The piece is verbatim, which is a form you’ve not worked in before. Why not?
In the past I have been hostile to the verbatim form, because I think early verbatim pieces would deny the presence of the interviewer. That, to me, is fundamentally dishonest and in so doing removes the possibility of metaphor. Early verbatim theatre was predicated on the notion that it was possible to make an objective, dislocated, detached documentary study of a problem and it just isn’t.

So what brought you to it this time?
Scott [Graham, the director] asked me and I think we should always engage in things that we have never done before. I also think a lot of verbatim practitioners are acknowledging the fundamental misapprehensions at the heart of the form.
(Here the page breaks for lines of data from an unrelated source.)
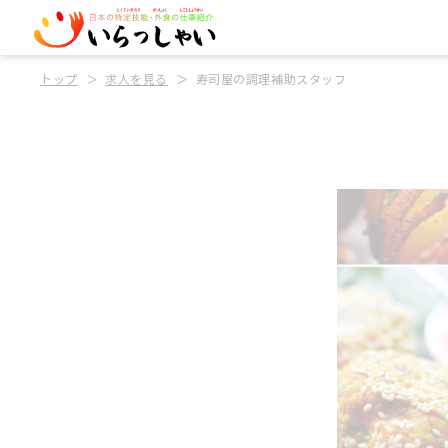
トップ
求人を見る
寿司屋の調理補助スタッフ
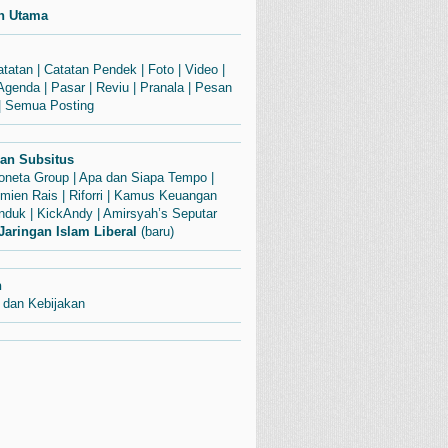
n Utama
atatan
|
Catatan Pendek
|
Foto
|
Video
|
Agenda
|
Pasar
|
Reviu
|
Pranala
|
Pesan
|
Semua Posting
dan Subsitus
Soneta Group
|
Apa dan Siapa Tempo
|
mien Rais
|
Riforri
|
Kamus Keuangan
enduk
|
KickAndy
|
Amirsyah’s Seputar
Jaringan Islam Liberal
(baru)
n
 dan Kebijakan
What’s interesting to me about work like Gregory Burke’s Black Watch or Alecky Blythe’s London Road is the presence of Gregory Burke and the presence of Alecky Blythe. In Fatherland, we’ve taken that notion and gone a step forward so it becomes a play about a character called Simon and a character called Scott and a character called Karl who decide to go on a road trip to make a piece of documentary theatre about England through the prism of men’s relationship to their fathers.

So it’s quite meta…?
I always think about it being a deconstruction of content through the content. It’s like if Charlie Kaufman had made verbatim theatre with music by Karl Hyde, this is what it would look like.

Who’s playing you?
Ferdy Roberts is playing me. It’s a really weird experience – I’m really happy with him, he is six or seven years younger than me, so I’ll definitely take that. But you should look at who else is cast: our director Scott has basically cast himself as a male model – Emun Elliott. It’s hilarious. Bryan Dick is playing Karl and Bryan’s 20 years younger than him!

So why this subject of fatherhood and why now?
The notion that resonated within me was the consideration of my relationship with my dad and other people’s relationships with their dads. It’s a recurring theme in pretty much everything I’ve written about. I think a disproportionate amount of playwrights – Shakespeare, Eugene ONeill, Arthur Miller – watched their fathers fall from economic stability and die young. It happens a weird amount of times. What also fascinated me was this impulse to move away from looking at London and to try to look at the rest of the United Kingdom.

It’s a pretty big task…
It’s an impossibly ambitious task, so we’ve filtered the entirety of the United Kingdom through our three home towns. I’m from Stockport, Scott is from Corby, Karl is from Bewdley. We went back to our home towns and interviewed people about their relationships to their dads. It’s interesting that the interviews which have survived into the show are people who are quite important in our lives: Karl’s dad’s in it, one of my best mates is in it, two of Scott’s best friends are. So it’s a much more personal piece than we had anticipated. But it’s what you do when you’re writing. It’s what you do when you write a piece about theatre, it’s what you do when you’re writing an interview with a playwright. You think you’re writing about something else but you’re revealing something about you.

So Underworld’s Karl Hyde is on the music – tell me about that…
It’s f**king great! Karl has ostensibly composed what he’s described as contemporary folk songs. If you listen to the melodic structures they sound like 17th century Scottish or northern English folk songs, but then you get this absolutely banging Karl Hyde track underneath it, produced by Matthew Herbert.

And is the music simply a background addition?
Actually, the guys are singing it. The more we work on it, the more we realise it’s fundamentally following the logic of a musical. There are moments of emotional extremity that can only be articulated in song. And so that’s what they do, like you would get in a musical. Then there’s the extraordinary Scott Graham-Frantic Assembly choreography which underpins it. It’s massive.

Fatherland runs at the Royal Exchange as part of Manchester International Festival until 22 July.